--- START ---

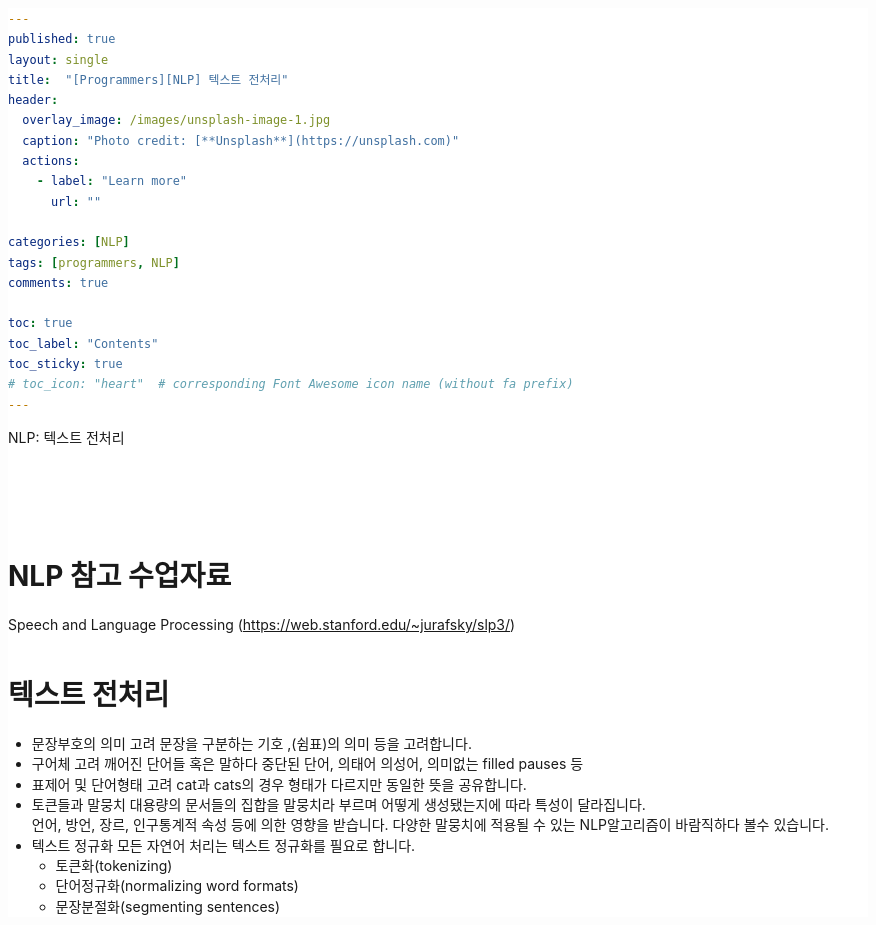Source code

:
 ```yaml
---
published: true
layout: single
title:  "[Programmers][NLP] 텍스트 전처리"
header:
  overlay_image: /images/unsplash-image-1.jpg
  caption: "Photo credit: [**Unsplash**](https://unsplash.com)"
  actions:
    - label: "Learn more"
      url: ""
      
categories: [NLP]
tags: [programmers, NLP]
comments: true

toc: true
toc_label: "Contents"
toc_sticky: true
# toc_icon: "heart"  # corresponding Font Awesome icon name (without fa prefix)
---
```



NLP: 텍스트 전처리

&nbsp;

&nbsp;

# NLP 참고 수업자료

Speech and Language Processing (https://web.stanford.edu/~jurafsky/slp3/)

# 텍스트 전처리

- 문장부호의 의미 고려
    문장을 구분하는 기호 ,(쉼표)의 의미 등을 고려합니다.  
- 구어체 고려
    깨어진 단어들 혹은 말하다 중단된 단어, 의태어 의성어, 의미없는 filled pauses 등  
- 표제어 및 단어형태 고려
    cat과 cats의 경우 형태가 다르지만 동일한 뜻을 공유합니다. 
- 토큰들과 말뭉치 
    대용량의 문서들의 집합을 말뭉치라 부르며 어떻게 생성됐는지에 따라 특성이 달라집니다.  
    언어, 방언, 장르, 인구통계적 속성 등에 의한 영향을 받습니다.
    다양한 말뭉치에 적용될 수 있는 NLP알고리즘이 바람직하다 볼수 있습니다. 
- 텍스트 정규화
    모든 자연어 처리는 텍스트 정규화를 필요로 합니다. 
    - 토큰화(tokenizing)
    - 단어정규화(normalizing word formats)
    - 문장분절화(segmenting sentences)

--- END ---

• Task objective
Do not include the images; transcribe the rest of the listing exactly.

• Problem solution
Source code

:
 ```yaml
---
published: true
layout: single
title:  "[Programmers][NLP] 텍스트 전처리"
header:
  overlay_image: /images/unsplash-image-1.jpg
  caption: "Photo credit: [**Unsplash**](https://unsplash.com)"
  actions:
    - label: "Learn more"
      url: ""
      
categories: [NLP]
tags: [programmers, NLP]
comments: true

toc: true
toc_label: "Contents"
toc_sticky: true
# toc_icon: "heart"  # corresponding Font Awesome icon name (without fa prefix)
---
```



NLP: 텍스트 전처리

&nbsp;

&nbsp;

# NLP 참고 수업자료

Speech and Language Processing (https://web.stanford.edu/~jurafsky/slp3/)

# 텍스트 전처리

- 문장부호의 의미 고려
    문장을 구분하는 기호 ,(쉼표)의 의미 등을 고려합니다.  
- 구어체 고려
    깨어진 단어들 혹은 말하다 중단된 단어, 의태어 의성어, 의미없는 filled pauses 등  
- 표제어 및 단어형태 고려
    cat과 cats의 경우 형태가 다르지만 동일한 뜻을 공유합니다. 
- 토큰들과 말뭉치 
    대용량의 문서들의 집합을 말뭉치라 부르며 어떻게 생성됐는지에 따라 특성이 달라집니다.  
    언어, 방언, 장르, 인구통계적 속성 등에 의한 영향을 받습니다.
    다양한 말뭉치에 적용될 수 있는 NLP알고리즘이 바람직하다 볼수 있습니다. 
- 텍스트 정규화
    모든 자연어 처리는 텍스트 정규화를 필요로 합니다. 
    - 토큰화(tokenizing)
    - 단어정규화(normalizing word formats)
    - 문장분절화(segmenting sentences)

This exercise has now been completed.